The estimated response function and the effect of the IVs on the DVs are shown in Fig. 2. When X1 increased from 5 % (-1.414) to 15 % (+1.414), Y1 and Y2 increased. However, when X2 increased from 7 % (-1.414) to 14 % (+1.414), Y1 and Y2 were decreased. In a study by Chen et al. (1993), starch addition up to 8% increased gel strength while lowering the expressible moisture value. This result is similar to our result where we show that the gel strength and moisture values have an inverse relationship.
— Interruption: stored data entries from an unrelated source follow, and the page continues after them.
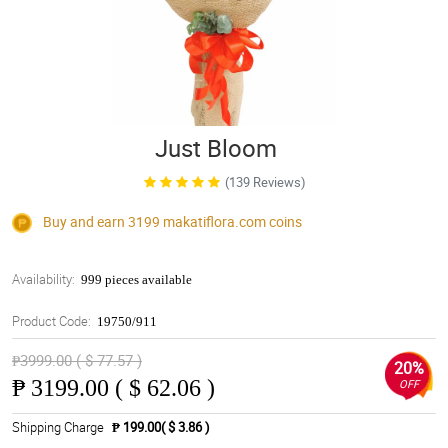
Just Bloom
(139 Reviews)
Buy and earn 3199
makatiflora.com
coins
Availability:
999 pieces available
Product Code:
19750/911
₱3999.00 ( $ 77.57 )
20%
₱
3199.00 ( $ 62.06 )
OFF
Shipping Charge
₱ 199.00( $ 3.86 )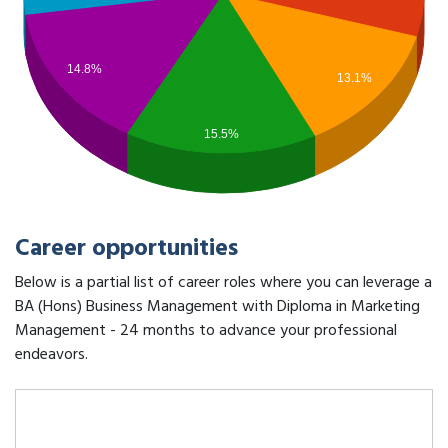
14.8%
13.1%
15.5%
Career opportunities
Below is a partial list of career roles where you can leverage a
BA (Hons) Business Management with Diploma in Marketing
Management - 24 months to advance your professional
endeavors.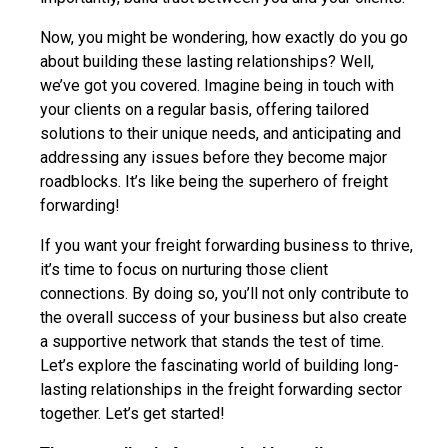
Now, you might be wondering, how exactly do you go
about building these lasting relationships? Well,
we’ve got you covered. Imagine being in touch with
your clients on a regular basis, offering tailored
solutions to their unique needs, and anticipating and
addressing any issues before they become major
roadblocks. It’s like being the superhero of freight
forwarding!
If you want your freight forwarding business to thrive,
it’s time to focus on nurturing those client
connections. By doing so, you’ll not only contribute to
the overall success of your business but also create
a supportive network that stands the test of time.
Let’s explore the fascinating world of building long-
lasting relationships in the freight forwarding sector
together. Let’s get started!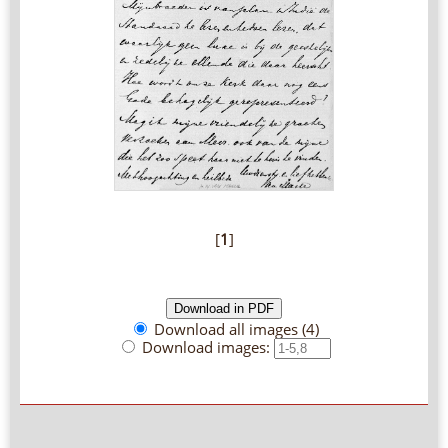
[
1
]
Download all images (4)
Download images: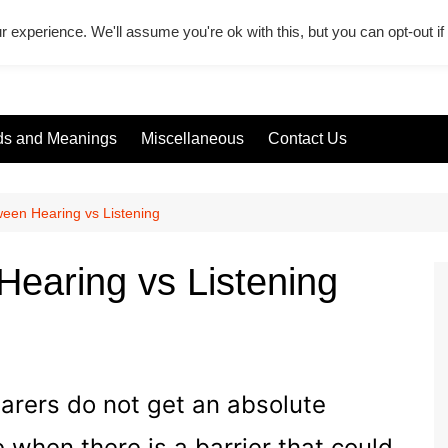
r experience. We'll assume you're ok with this, but you can opt-out i
s and Meanings
Miscellaneous
Contact Us
ween Hearing vs Listening
Hearing vs Listening
earers do not get an absolute
when there is a barrier that could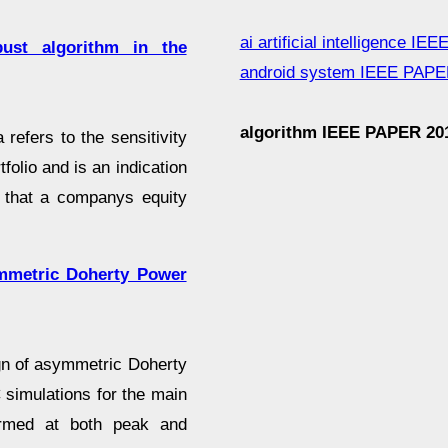
ai artificial intelligence I
st algorithm in the
android system IEEE PAPE
algorithm IEEE PAPER 20
refers to the sensitivity
tfolio and is an indication
k that a companys equity
ymmetric Doherty Power
ign of asymmetric Doherty
 simulations for the main
rformed at both peak and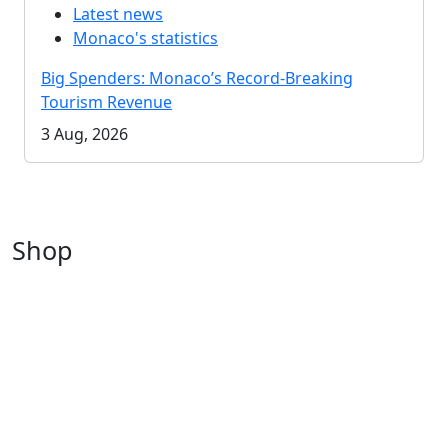
Latest news
Monaco's statistics
Big Spenders: Monaco’s Record-Breaking
Tourism Revenue
3 Aug, 2026
Shop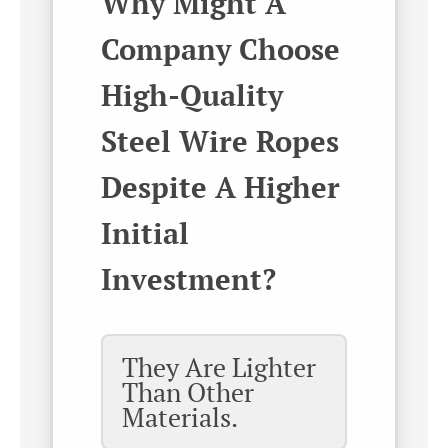
Why Might A
Company Choose
High-Quality
Steel Wire Ropes
Despite A Higher
Initial
Investment?
They Are Lighter
Than Other
Materials.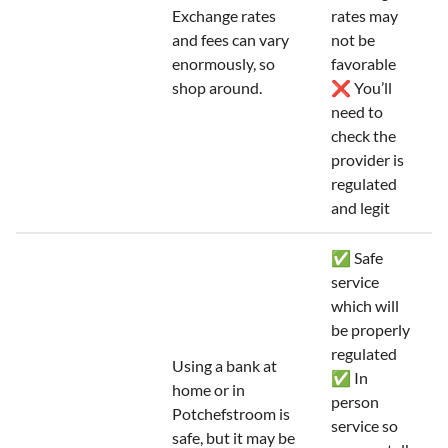
Exchange rates
rates may
and fees can vary
not be
enormously, so
favorable
shop around.
❌ You’ll
need to
check the
provider is
regulated
and legit
✅ Safe
service
which will
be properly
regulated
Using a bank at
✅ In
home or in
person
Potchefstroom is
service so
safe, but it may be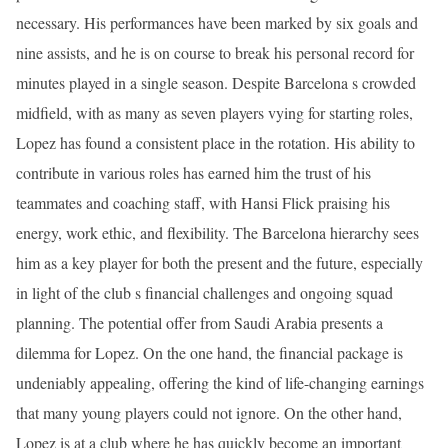
necessary. His performances have been marked by six goals and
nine assists, and he is on course to break his personal record for
minutes played in a single season. Despite Barcelona s crowded
midfield, with as many as seven players vying for starting roles,
Lopez has found a consistent place in the rotation. His ability to
contribute in various roles has earned him the trust of his
teammates and coaching staff, with Hansi Flick praising his
energy, work ethic, and flexibility. The Barcelona hierarchy sees
him as a key player for both the present and the future, especially
in light of the club s financial challenges and ongoing squad
planning. The potential offer from Saudi Arabia presents a
dilemma for Lopez. On the one hand, the financial package is
undeniably appealing, offering the kind of life-changing earnings
that many young players could not ignore. On the other hand,
Lopez is at a club where he has quickly become an important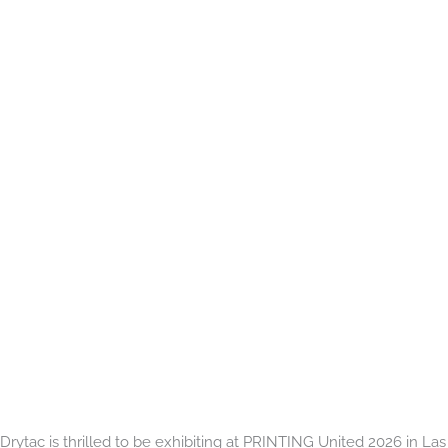
Drytac is thrilled to be exhibiting at PRINTING United 2026 in Las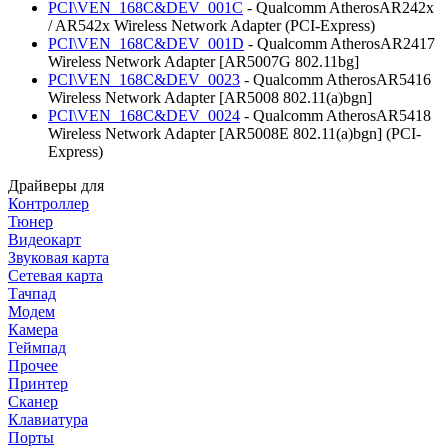
PCI\VEN_168C&DEV_001C
- Qualcomm AtherosAR242x
/ AR542x Wireless Network Adapter (PCI-Express)
PCI\VEN_168C&DEV_001D
- Qualcomm AtherosAR2417
Wireless Network Adapter [AR5007G 802.11bg]
PCI\VEN_168C&DEV_0023
- Qualcomm AtherosAR5416
Wireless Network Adapter [AR5008 802.11(a)bgn]
PCI\VEN_168C&DEV_0024
- Qualcomm AtherosAR5418
Wireless Network Adapter [AR5008E 802.11(a)bgn] (PCI-
Express)
Драйверы для
Контроллер
Тюнер
Видеокарт
Звуковая карта
Сетевая карта
Тачпад
Модем
Камера
Геймпад
Прочее
Принтер
Сканер
Клавиатура
Порты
In addition, in a previous study, we suggested that an effective amount of rice flour to add was 10-15% (Cho et al., 2013). This result supported that rice flour content up to 15% increased gel strength and overall acceptance. As the coded values of IVs X1 and X2 were reached 13.5% (+1) and 9.25% (-0.5), respectively, Y1 (gel strength) and Y2 (overall acceptance) were increased. Generally, 4-12% of starch or wheat flour is added to surimi product (Park, 2005b). However, up to 20-26% has been used for reducing the cost of surimi products (Hunt et al., 2009; Shim et al., 2012). Therefore, we suggest that rice flour can be more useful than wheat flour for reducing the costs of premium surimi products.
Optimal conditions included both coded and uncoded values of the dependent variables (Y1, and Y2), which are shown in Table 7. According to the canonical analysis of the response surface regression procedure, the eigenvalues of Y1 was positive and the eigenvalue of Y2 was negative. Therefore, the stationary points were target values. To obtain the optimal proportion of rice and water in surimi products, each target value, Y1 (gel strength) and Y2 (overall acceptance), were considered as a parameter during the optimization. The multiple optimal conditions (coded and actual values) of X1 (rice flour content) and X2 (water content) were 1.15 (14 %) and -0.55 (9.1 %), respectively. It has been reported that starch increases the gel strength of surimi products at lower concentration of 3% instead of higher concentrations of 6-10% (Yoon et al., 1997). In contrast, our results with rice flour show the opposite trend. It is considered that the gel strength was dependent on the inherent properties of starch and other ingredients used in the surimi product formulation (Hunt et al., 2009). The predicted values of Y1 (gel strength), Y2 (overall acceptance) at optimal conditions were 656.4 g∙cm and 6.34, respectively, and under optimal conditions, the experimental values were similar to the predicted values of Y1 and Y2 (647.8 g∙cm and 6.21, respectively). Therefore, the estimated response surface model was adapted for optimization of rice flour content in surimi products. Surimi products produced under optimum conditions were similar in strength to the gel strength of commercial products. However, its sensory evaluation score was higher than that of commercial products (Fig. 3). In particular, typical fishy smell, which is a major cause of evasion of surimi product (Lee and Lee, 2002), was reduced by adding rice flour. Therefore, rice flour enhances the quality of surimi products and is considered a valuable ingredient in the preparation of premium surimi products.